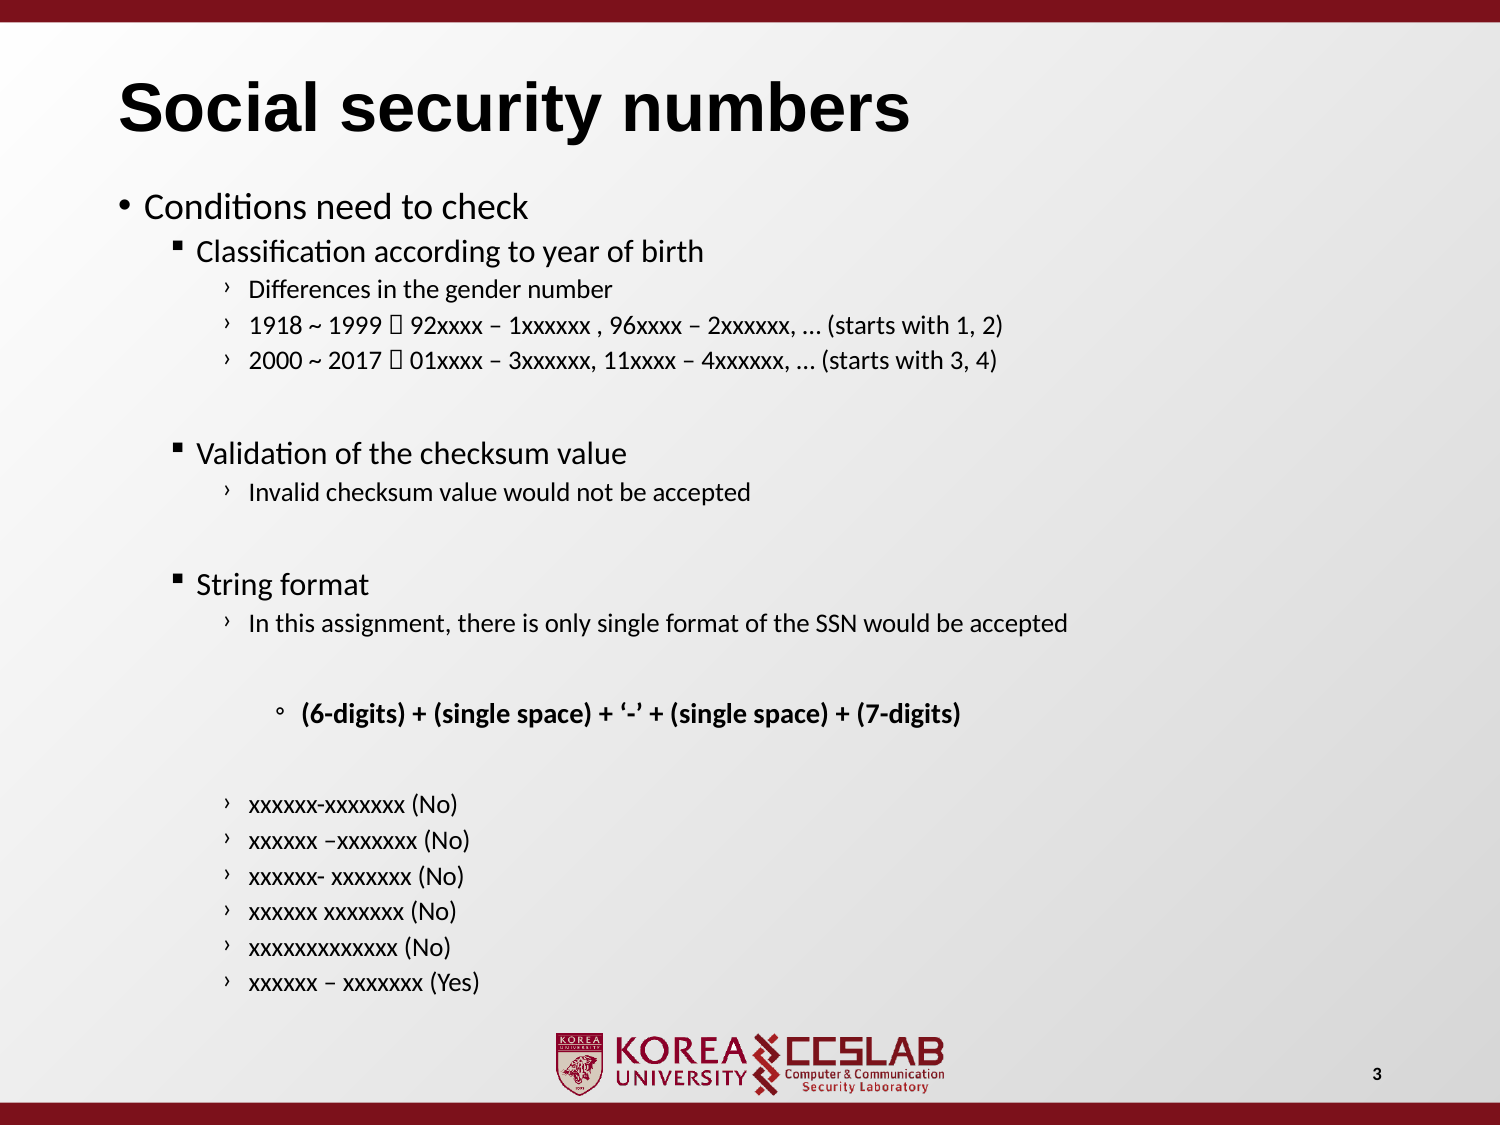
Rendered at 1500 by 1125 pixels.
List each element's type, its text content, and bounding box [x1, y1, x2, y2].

title Social security numbers [103, 50, 1397, 168]
list Conditions need to check Classification according to year of birth Differences in the gender number 1918 ~ 1999  92xxxx – 1xxxxxx , 96xxxx – 2xxxxxx, … (starts with 1, 2) 2000 ~ 2017  01xxxx – 3xxxxxx, 11xxxx – 4xxxxxx, … (starts with 3, 4) Validation of the checksum value Invalid checksum value would not be accepted String format In this assignment, there is only single format of the SSN would be accepted (6-digits) + (single space) + ‘-’ + (single space) + (7-digits) xxxxxx-xxxxxxx (No) xxxxxx –xxxxxxx (No) xxxxxx- xxxxxxx (No) xxxxxx xxxxxxx (No) xxxxxxxxxxxxx (No) xxxxxx – xxxxxxx (Yes) [103, 179, 1397, 1014]
picture [556, 1033, 747, 1096]
slide_number 3 [1059, 1042, 1397, 1103]
picture [752, 1033, 944, 1096]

++++++++++

| PROMPT |
Every record above, copied exactly and without a single picture, makes up the answer.

| REPLY |
Rendered at 1500 by 1125 pixels.
List each element's type, its text content, and bounding box [x1, y1, x2, y2].

title Social security numbers [103, 50, 1397, 168]
list Conditions need to check Classification according to year of birth Differences in the gender number 1918 ~ 1999  92xxxx – 1xxxxxx , 96xxxx – 2xxxxxx, … (starts with 1, 2) 2000 ~ 2017  01xxxx – 3xxxxxx, 11xxxx – 4xxxxxx, … (starts with 3, 4) Validation of the checksum value Invalid checksum value would not be accepted String format In this assignment, there is only single format of the SSN would be accepted (6-digits) + (single space) + ‘-’ + (single space) + (7-digits) xxxxxx-xxxxxxx (No) xxxxxx –xxxxxxx (No) xxxxxx- xxxxxxx (No) xxxxxx xxxxxxx (No) xxxxxxxxxxxxx (No) xxxxxx – xxxxxxx (Yes) [103, 179, 1397, 1014]
picture [556, 1033, 747, 1096]
slide_number 3 [1059, 1042, 1397, 1103]
picture [752, 1033, 944, 1096]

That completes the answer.